Metal uptake and acute toxicity in zebrafish: Common mechanisms across multiple metals

Zebrafish larvae (Danio rerio) were used to examine the mechanisms of action and acute toxicities of metals. Larvae had similar physiological responses and sensitivities to waterborne metals as adults. While cadmium and zinc have previously been shown to reduce Ca2+ uptake, copper and nickel also decreased Ca2+ uptake, suggesting that the epithelial transport of all these metals is through Ca2+ pathways. However, exposure to cadmium, copper or nickel for up to 48 h had little or no effect on total whole body Ca2+ levels, indicating that the reduction of Ca2+ uptake is not the acute toxic mechanism of these metals. Instead, mortalities were effectively related to whole body Na+, which decreased up to 39% after 48 h exposures to different metals around their respective 96 h LC50s. Decreases in whole body K+ were also observed, although they were not as pronounced or frequent as Na+ losses.

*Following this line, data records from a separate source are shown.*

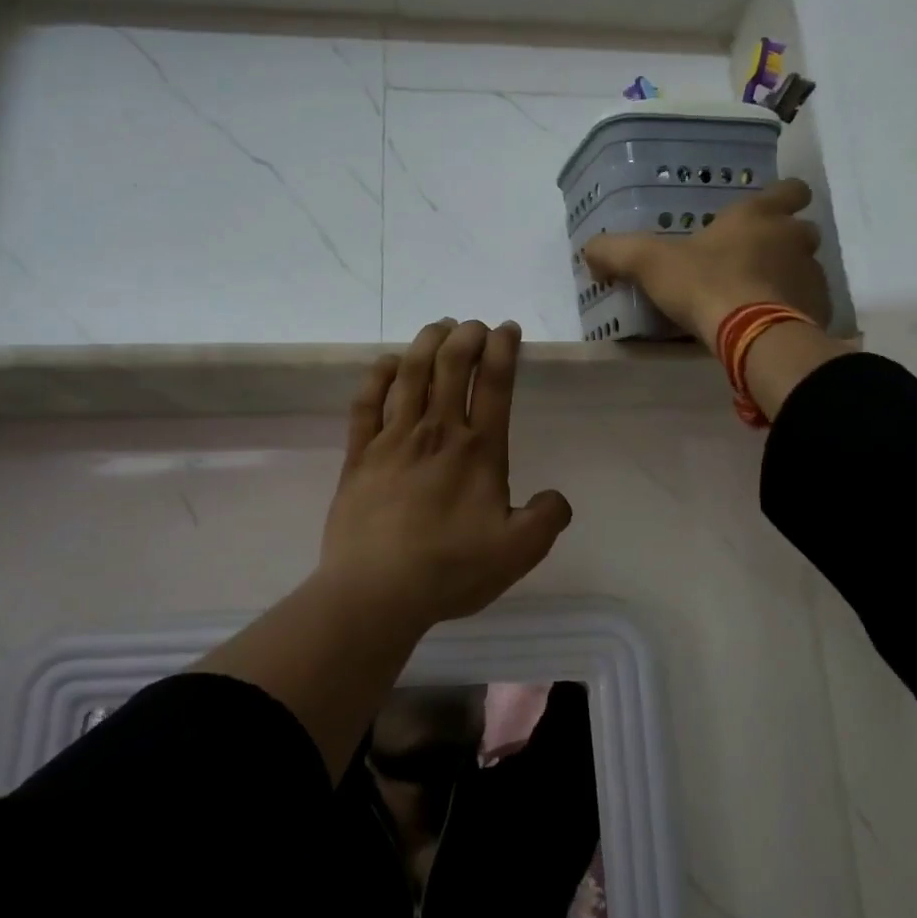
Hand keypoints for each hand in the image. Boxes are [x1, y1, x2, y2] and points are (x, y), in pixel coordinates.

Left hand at [319, 319, 573, 625]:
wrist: (376, 591)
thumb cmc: (450, 570)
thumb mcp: (517, 553)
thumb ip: (547, 519)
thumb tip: (556, 497)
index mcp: (478, 450)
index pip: (495, 383)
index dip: (503, 349)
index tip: (508, 329)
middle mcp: (437, 432)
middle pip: (451, 365)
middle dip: (466, 335)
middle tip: (475, 326)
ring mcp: (393, 439)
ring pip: (411, 373)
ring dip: (426, 342)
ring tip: (439, 327)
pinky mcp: (360, 454)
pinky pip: (367, 401)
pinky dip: (379, 375)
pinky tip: (388, 363)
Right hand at [582, 178, 832, 344]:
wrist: (751, 335)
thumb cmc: (704, 284)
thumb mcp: (649, 263)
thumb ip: (616, 251)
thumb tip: (590, 252)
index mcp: (758, 216)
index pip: (790, 189)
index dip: (783, 196)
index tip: (768, 210)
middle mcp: (792, 238)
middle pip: (801, 229)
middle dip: (784, 240)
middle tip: (754, 258)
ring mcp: (811, 274)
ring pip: (806, 267)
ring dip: (789, 276)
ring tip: (759, 297)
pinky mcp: (819, 310)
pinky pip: (810, 304)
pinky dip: (795, 310)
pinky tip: (771, 324)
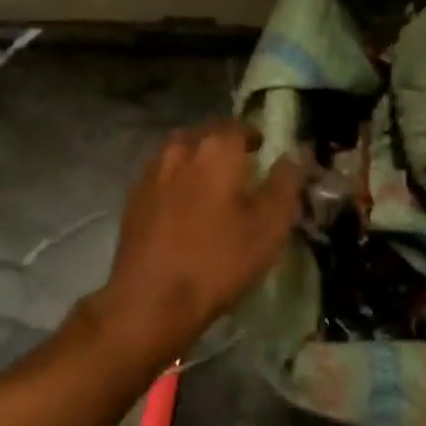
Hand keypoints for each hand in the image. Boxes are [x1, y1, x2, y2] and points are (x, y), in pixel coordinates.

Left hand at [92, 120, 303, 363]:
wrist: (151, 299)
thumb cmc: (218, 261)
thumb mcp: (268, 227)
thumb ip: (284, 185)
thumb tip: (292, 156)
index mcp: (216, 149)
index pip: (238, 126)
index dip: (253, 136)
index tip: (263, 152)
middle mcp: (180, 150)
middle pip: (205, 135)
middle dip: (223, 146)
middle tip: (240, 171)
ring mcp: (151, 173)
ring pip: (179, 153)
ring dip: (197, 162)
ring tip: (211, 188)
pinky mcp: (133, 199)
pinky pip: (161, 177)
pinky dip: (176, 183)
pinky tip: (183, 209)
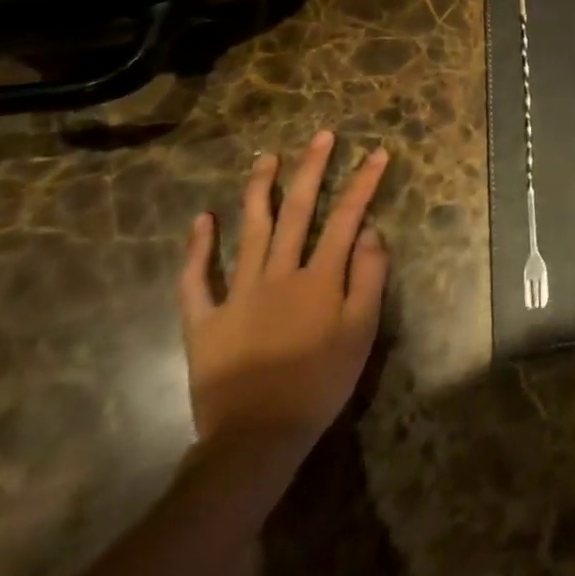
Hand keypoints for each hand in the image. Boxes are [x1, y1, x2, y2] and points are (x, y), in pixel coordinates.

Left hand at [178, 132, 390, 454]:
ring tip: (267, 157)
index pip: (347, 217)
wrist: (255, 439)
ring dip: (259, 190)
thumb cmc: (320, 383)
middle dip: (312, 169)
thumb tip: (370, 230)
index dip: (364, 182)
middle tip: (321, 136)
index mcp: (320, 278)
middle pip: (298, 211)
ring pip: (249, 231)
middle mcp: (279, 274)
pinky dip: (199, 248)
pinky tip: (203, 219)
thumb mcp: (361, 332)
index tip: (378, 152)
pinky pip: (197, 279)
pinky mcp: (204, 321)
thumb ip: (369, 277)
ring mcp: (238, 294)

None of the metals tested inhibited Na+ uptake in zebrafish (Na+ uptake was in fact increased with exposure) and the observed losses of Na+, K+, Ca2+ and Mg2+ were proportional to the ionic gradients between the plasma and water, indicating diffusive ion loss with metal exposure. This study has shown that there is a common pathway for metal uptake and a common mechanism of acute toxicity across groups of metals in zebrafish. The disruption of ion uptake accompanying metal exposure does not appear to be responsible for the acute toxicity of metals, as has been previously suggested, but rather the toxicity is instead due to total ion loss (predominantly Na+).

► All metals tested reduced calcium uptake in zebrafish larvae.
► However, it was whole body sodium loss that was functionally related to toxicity.
► The zebrafish larvae acute toxicity assay save time, space and resources.